AIM OF THE TASK »
Without including any pictures, write out all the entries exactly.

=== Section Start ===

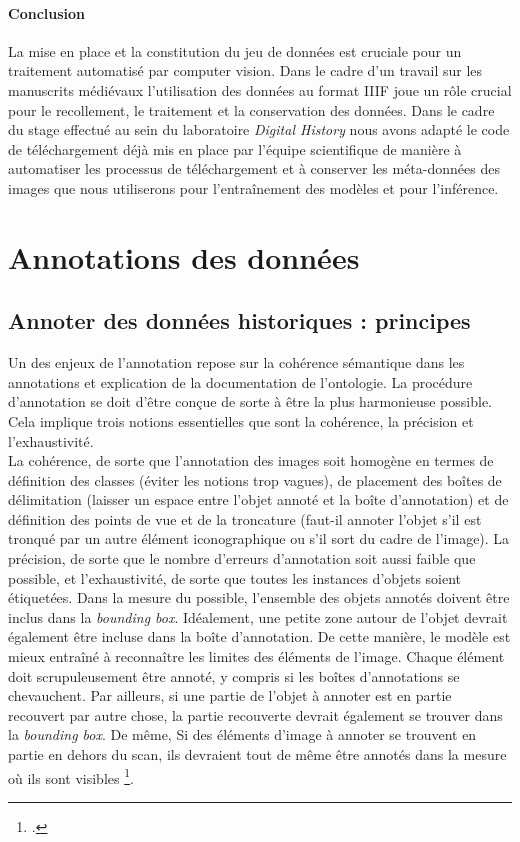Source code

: \documentclass[12pt,twoside]{book}
\begin{document}
\paragraph{Conclusion}La mise en place et la constitution du jeu de données est cruciale pour un traitement automatisé par computer vision. Dans le cadre d’un travail sur les manuscrits médiévaux l’utilisation des données au format IIIF joue un rôle crucial pour le recollement, le traitement et la conservation des données. Dans le cadre du stage effectué au sein du laboratoire \textit{Digital History} nous avons adapté le code de téléchargement déjà mis en place par l’équipe scientifique de manière à automatiser les processus de téléchargement et à conserver les méta-données des images que nous utiliserons pour l’entraînement des modèles et pour l’inférence. 

\section{Annotations des données}
\subsection{Annoter des données historiques : principes}

Un des enjeux de l’annotation repose sur la cohérence sémantique dans les annotations et explication de la documentation de l'ontologie. La procédure d'annotation se doit d’être conçue de sorte à être la plus harmonieuse possible. Cela implique trois notions essentielles que sont la cohérence, la précision et l’exhaustivité. \\

La cohérence, de sorte que l'annotation des images soit homogène en termes de définition des classes (éviter les notions trop vagues), de placement des boîtes de délimitation (laisser un espace entre l’objet annoté et la boîte d’annotation) et de définition des points de vue et de la troncature (faut-il annoter l’objet s’il est tronqué par un autre élément iconographique ou s’il sort du cadre de l’image). La précision, de sorte que le nombre d'erreurs d'annotation soit aussi faible que possible, et l’exhaustivité, de sorte que toutes les instances d'objets soient étiquetées. Dans la mesure du possible, l'ensemble des objets annotés doivent être inclus dans la \textit{bounding box}. Idéalement, une petite zone autour de l’objet devrait également être incluse dans la boîte d'annotation. De cette manière, le modèle est mieux entraîné à reconnaître les limites des éléments de l'image. Chaque élément doit scrupuleusement être annoté, y compris si les boîtes d’annotations se chevauchent. Par ailleurs, si une partie de l’objet à annoter est en partie recouvert par autre chose, la partie recouverte devrait également se trouver dans la \textit{bounding box}. De même, Si des éléments d'image à annoter se trouvent en partie en dehors du scan, ils devraient tout de même être annotés dans la mesure où ils sont visibles \footcite{everingham_pascal_2010}.\\
\end{document}
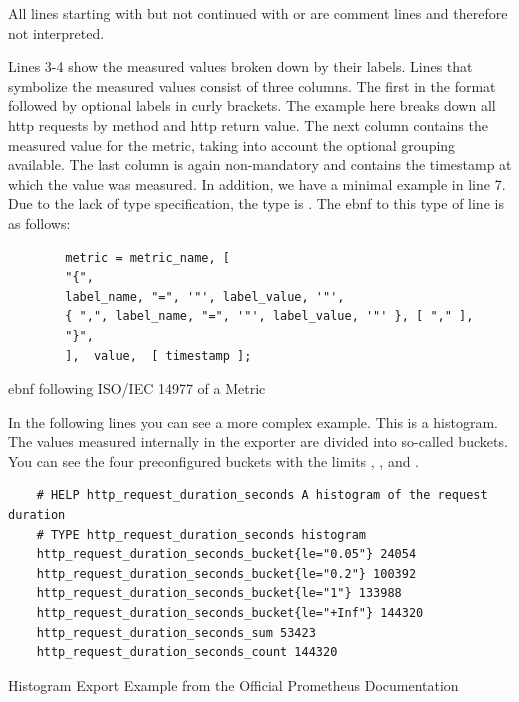 All lines starting with \promcode{#} but not continued with  or  are comment lines and therefore not interpreted.

Lines 3-4 show the measured values broken down by their labels. Lines that symbolize the measured values consist of three columns. The first in the format  followed by optional labels in curly brackets. The example here breaks down all \gls{http} requests by method and \gls{http} return value. The next column contains the measured value for the metric, taking into account the optional grouping available. The last column is again non-mandatory and contains the timestamp at which the value was measured. 
In addition, we have a minimal example in line 7. Due to the lack of type specification, the type is . The \gls{ebnf} to this type of line is as follows:
\begin{listing}[H]
	\begin{samepage}
		\begin{verbatim}
		metric = metric_name, [ 
		"{",
		label_name, "=", '"', label_value, '"',
		{ ",", label_name, "=", '"', label_value, '"' }, [ "," ], 
		"}",
		],  value,  [ timestamp ];
		\end{verbatim}
		\caption{\gls{ebnf} following ISO/IEC 14977 of a Metric}
	\end{samepage}
\end{listing}

In the following lines you can see a more complex example. This is a histogram. The values measured internally in the exporter are divided into so-called buckets. You can see the four preconfigured buckets with the limits , ,  and . 
\begin{listing}[H]
	\begin{verbatim}
	# HELP http_request_duration_seconds A histogram of the request duration
	# TYPE http_request_duration_seconds histogram
	http_request_duration_seconds_bucket{le="0.05"} 24054
	http_request_duration_seconds_bucket{le="0.2"} 100392
	http_request_duration_seconds_bucket{le="1"} 133988
	http_request_duration_seconds_bucket{le="+Inf"} 144320
	http_request_duration_seconds_sum 53423
	http_request_duration_seconds_count 144320
	\end{verbatim}
	\caption{Histogram Export Example from the Official Prometheus Documentation~\cite{PrometheusExpositionFormatBeispiel}}
\end{listing}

=== Section End ===

RESULT FOR THIS TASK »
Source code

: \documentclass[12pt,twoside]{book}
\begin{document}
\paragraph{Conclusion}La mise en place et la constitution du jeu de données est cruciale pour un traitement automatisé par computer vision. Dans le cadre d’un travail sur les manuscrits médiévaux l’utilisation des données au format IIIF joue un rôle crucial pour le recollement, le traitement et la conservation des données. Dans le cadre du stage effectué au sein du laboratoire \textit{Digital History} nous avons adapté le code de téléchargement déjà mis en place par l’équipe scientifique de manière à automatiser les processus de téléchargement et à conserver les méta-données des images que nous utiliserons pour l’entraînement des modèles et pour l’inférence. 

\section{Annotations des données}
\subsection{Annoter des données historiques : principes}

Un des enjeux de l’annotation repose sur la cohérence sémantique dans les annotations et explication de la documentation de l'ontologie. La procédure d'annotation se doit d’être conçue de sorte à être la plus harmonieuse possible. Cela implique trois notions essentielles que sont la cohérence, la précision et l’exhaustivité. \\

La cohérence, de sorte que l'annotation des images soit homogène en termes de définition des classes (éviter les notions trop vagues), de placement des boîtes de délimitation (laisser un espace entre l’objet annoté et la boîte d’annotation) et de définition des points de vue et de la troncature (faut-il annoter l’objet s’il est tronqué par un autre élément iconographique ou s’il sort du cadre de l’image). La précision, de sorte que le nombre d'erreurs d'annotation soit aussi faible que possible, et l’exhaustivité, de sorte que toutes les instances d'objets soient étiquetées. Dans la mesure du possible, l'ensemble des objets annotés doivent être inclus dans la \textit{bounding box}. Idéalement, une petite zone autour de l’objet devrait également être incluse dans la boîte d'annotation. De cette manière, le modèle est mieux entraîné à reconnaître les limites des éléments de l'image. Chaque élément doit scrupuleusement être annoté, y compris si les boîtes d’annotations se chevauchent. Par ailleurs, si une partie de l’objet à annoter est en partie recouvert par autre chose, la partie recouverte devrait également se trouver dans la \textit{bounding box}. De même, Si des éléments d'image à annoter se trouvent en partie en dehors du scan, ils devraient tout de même être annotés dans la mesure où ils sont visibles \footcite{everingham_pascal_2010}.\\
\end{document}
 All lines starting with \promcode{#} but not continued with  or  are comment lines and therefore not interpreted.

Lines 3-4 show the measured values broken down by their labels. Lines that symbolize the measured values consist of three columns. The first in the format  followed by optional labels in curly brackets. The example here breaks down all \gls{http} requests by method and \gls{http} return value. The next column contains the measured value for the metric, taking into account the optional grouping available. The last column is again non-mandatory and contains the timestamp at which the value was measured. 
In addition, we have a minimal example in line 7. Due to the lack of type specification, the type is . The \gls{ebnf} to this type of line is as follows:
\begin{listing}[H]
	\begin{samepage}
		\begin{verbatim}
		metric = metric_name, [ 
		"{",
		label_name, "=", '"', label_value, '"',
		{ ",", label_name, "=", '"', label_value, '"' }, [ "," ], 
		"}",
		],  value,  [ timestamp ];
		\end{verbatim}
		\caption{\gls{ebnf} following ISO/IEC 14977 of a Metric}
	\end{samepage}
\end{listing}

In the following lines you can see a more complex example. This is a histogram. The values measured internally in the exporter are divided into so-called buckets. You can see the four preconfigured buckets with the limits , ,  and . 
\begin{listing}[H]
	\begin{verbatim}
	# HELP http_request_duration_seconds A histogram of the request duration
	# TYPE http_request_duration_seconds histogram
	http_request_duration_seconds_bucket{le="0.05"} 24054
	http_request_duration_seconds_bucket{le="0.2"} 100392
	http_request_duration_seconds_bucket{le="1"} 133988
	http_request_duration_seconds_bucket{le="+Inf"} 144320
	http_request_duration_seconds_sum 53423
	http_request_duration_seconds_count 144320
	\end{verbatim}
	\caption{Histogram Export Example from the Official Prometheus Documentation~\cite{PrometheusExpositionFormatBeispiel}}
\end{listing}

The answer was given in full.